A novel nylon membrane–rhodamine 6G spirocyclic phenylthiosemicarbazide derivative system as a fluorimetric probe for mercury(ii) ion

Abstract

A highly sensitive and selective probe for the fluorimetric determination of mercury ion traces in aqueous solution is proposed. The probe is based on the mercury-promoted ring opening of the spirolactam moiety of a rhodamine 6G spirocyclic phenylthiosemicarbazide derivative (FC1) retained in nylon membranes. It is demonstrated that the chemodosimeter preserves its sensor ability, displaying intense fluorescence in the presence of Hg(II) after being immobilized on the nylon surface and reacting with the mercury ion solution via a simple syringe procedure.

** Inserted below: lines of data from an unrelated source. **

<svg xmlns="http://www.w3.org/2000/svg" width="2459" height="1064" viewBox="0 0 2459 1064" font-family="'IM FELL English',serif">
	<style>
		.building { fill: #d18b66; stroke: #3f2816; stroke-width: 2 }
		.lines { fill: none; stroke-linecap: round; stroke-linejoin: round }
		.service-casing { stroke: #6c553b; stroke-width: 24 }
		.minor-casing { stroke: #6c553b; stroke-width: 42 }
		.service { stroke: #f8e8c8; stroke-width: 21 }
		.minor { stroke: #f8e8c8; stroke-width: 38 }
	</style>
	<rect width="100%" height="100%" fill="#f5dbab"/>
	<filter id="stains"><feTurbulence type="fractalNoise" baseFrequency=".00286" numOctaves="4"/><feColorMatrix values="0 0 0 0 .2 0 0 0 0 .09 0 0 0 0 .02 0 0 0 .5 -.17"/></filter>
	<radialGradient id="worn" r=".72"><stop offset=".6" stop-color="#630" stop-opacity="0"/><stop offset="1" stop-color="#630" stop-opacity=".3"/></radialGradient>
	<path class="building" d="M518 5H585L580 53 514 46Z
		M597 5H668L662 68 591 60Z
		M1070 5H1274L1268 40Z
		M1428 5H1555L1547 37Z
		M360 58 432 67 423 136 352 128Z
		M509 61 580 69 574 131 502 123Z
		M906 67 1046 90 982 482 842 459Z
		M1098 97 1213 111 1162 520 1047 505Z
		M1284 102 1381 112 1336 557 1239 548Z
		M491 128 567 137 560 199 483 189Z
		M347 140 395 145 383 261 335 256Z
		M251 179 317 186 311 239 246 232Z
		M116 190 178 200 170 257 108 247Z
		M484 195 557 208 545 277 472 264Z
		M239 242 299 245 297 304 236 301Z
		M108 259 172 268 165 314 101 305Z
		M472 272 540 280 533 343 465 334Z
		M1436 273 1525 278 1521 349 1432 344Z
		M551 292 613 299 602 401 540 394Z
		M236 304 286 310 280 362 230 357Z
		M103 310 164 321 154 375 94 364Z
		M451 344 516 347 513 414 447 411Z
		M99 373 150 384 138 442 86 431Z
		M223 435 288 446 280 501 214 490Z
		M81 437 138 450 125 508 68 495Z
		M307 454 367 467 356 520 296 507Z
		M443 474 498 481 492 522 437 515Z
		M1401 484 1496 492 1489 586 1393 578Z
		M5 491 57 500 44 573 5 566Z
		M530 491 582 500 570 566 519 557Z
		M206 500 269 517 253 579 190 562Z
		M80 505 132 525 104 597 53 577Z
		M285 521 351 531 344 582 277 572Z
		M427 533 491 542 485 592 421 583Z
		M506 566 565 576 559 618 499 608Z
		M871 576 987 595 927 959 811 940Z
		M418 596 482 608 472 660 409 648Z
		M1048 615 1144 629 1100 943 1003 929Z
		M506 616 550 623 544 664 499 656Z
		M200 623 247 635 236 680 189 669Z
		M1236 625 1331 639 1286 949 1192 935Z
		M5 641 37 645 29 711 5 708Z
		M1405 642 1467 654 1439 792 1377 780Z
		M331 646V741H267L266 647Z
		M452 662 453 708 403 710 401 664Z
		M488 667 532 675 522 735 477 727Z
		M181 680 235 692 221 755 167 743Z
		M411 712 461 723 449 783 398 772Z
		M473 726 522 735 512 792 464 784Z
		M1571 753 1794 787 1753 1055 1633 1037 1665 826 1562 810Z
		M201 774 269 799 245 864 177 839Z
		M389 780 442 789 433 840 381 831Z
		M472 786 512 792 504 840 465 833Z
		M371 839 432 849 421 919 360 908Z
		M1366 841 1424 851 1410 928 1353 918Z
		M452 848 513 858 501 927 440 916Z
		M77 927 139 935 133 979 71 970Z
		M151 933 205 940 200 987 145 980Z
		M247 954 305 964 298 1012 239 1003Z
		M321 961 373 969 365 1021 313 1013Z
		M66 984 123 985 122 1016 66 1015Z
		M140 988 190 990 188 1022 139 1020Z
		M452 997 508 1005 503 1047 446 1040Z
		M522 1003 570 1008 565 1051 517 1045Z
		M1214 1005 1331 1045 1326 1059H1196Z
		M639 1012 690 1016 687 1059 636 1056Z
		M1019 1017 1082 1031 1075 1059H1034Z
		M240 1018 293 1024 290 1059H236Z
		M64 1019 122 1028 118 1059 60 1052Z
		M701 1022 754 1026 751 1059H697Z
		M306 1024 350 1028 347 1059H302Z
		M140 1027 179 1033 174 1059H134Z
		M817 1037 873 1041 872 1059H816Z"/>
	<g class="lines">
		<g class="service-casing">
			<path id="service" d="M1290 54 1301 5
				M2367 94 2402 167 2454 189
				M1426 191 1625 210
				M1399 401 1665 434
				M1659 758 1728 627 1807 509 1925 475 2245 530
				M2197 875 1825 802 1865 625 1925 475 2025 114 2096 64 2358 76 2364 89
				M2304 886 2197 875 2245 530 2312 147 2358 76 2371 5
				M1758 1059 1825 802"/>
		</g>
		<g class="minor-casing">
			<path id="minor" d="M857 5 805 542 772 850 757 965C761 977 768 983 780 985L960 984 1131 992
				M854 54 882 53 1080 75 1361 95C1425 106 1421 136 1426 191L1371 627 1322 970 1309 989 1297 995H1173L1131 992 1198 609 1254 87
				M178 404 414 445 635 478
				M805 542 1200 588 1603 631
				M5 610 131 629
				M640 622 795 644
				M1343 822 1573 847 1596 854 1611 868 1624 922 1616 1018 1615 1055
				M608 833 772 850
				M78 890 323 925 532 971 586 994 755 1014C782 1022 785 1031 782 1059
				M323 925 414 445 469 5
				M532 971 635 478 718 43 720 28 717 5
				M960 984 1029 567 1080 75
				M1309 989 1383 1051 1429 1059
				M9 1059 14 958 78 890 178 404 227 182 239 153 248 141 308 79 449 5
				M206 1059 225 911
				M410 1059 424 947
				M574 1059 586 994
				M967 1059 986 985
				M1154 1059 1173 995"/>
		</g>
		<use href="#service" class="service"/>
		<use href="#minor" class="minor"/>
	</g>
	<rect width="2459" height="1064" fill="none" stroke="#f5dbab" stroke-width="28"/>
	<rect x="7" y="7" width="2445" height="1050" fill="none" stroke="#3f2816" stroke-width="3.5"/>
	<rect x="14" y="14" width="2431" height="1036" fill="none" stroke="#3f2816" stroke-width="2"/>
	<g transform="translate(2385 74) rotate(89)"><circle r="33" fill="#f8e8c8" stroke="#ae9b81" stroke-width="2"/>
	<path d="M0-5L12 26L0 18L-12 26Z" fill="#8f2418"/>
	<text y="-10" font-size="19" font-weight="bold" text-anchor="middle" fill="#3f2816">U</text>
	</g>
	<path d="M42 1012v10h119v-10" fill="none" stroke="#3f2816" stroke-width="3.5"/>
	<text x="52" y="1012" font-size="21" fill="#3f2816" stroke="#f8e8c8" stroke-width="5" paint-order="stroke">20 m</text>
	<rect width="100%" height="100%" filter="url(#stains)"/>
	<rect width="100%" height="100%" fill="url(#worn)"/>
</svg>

The advantages of this proposal are: (1) the use of an easily affordable solid support which is able to immobilize the FC1 molecular probe without involving a covalent bond, (2) the consumption of a very small volume of organic reagent, dramatically reducing the environmental impact, and (3) the development of a solid phase system potentially useful as a main component for designing chemical sensors capable of providing continuous real-time information. In order to obtain higher and stable fluorescence signals, both experimental and instrumental variables were optimized. Thus, a simple and sensitive fluorescence method for the determination of mercury ion was established. The limit of detection calculated according to 1995 IUPAC Recommendations was 0.4 ng mL⁻¹ (lower than the toxic levels in drinking water for human consumption, established by several regulatory agencies), the relative standard deviation was 2.3% (n = 6) at a level of 3.5 ng mL⁻¹, and the sampling rate was about 15 samples per hour. The study of the potential interference from common cations demonstrated a remarkable selectivity for the investigated metal ion. The viability of determining Hg(II) ion residues in real water samples was successfully evaluated through the recovery study of several spiked environmental water samples from different locations.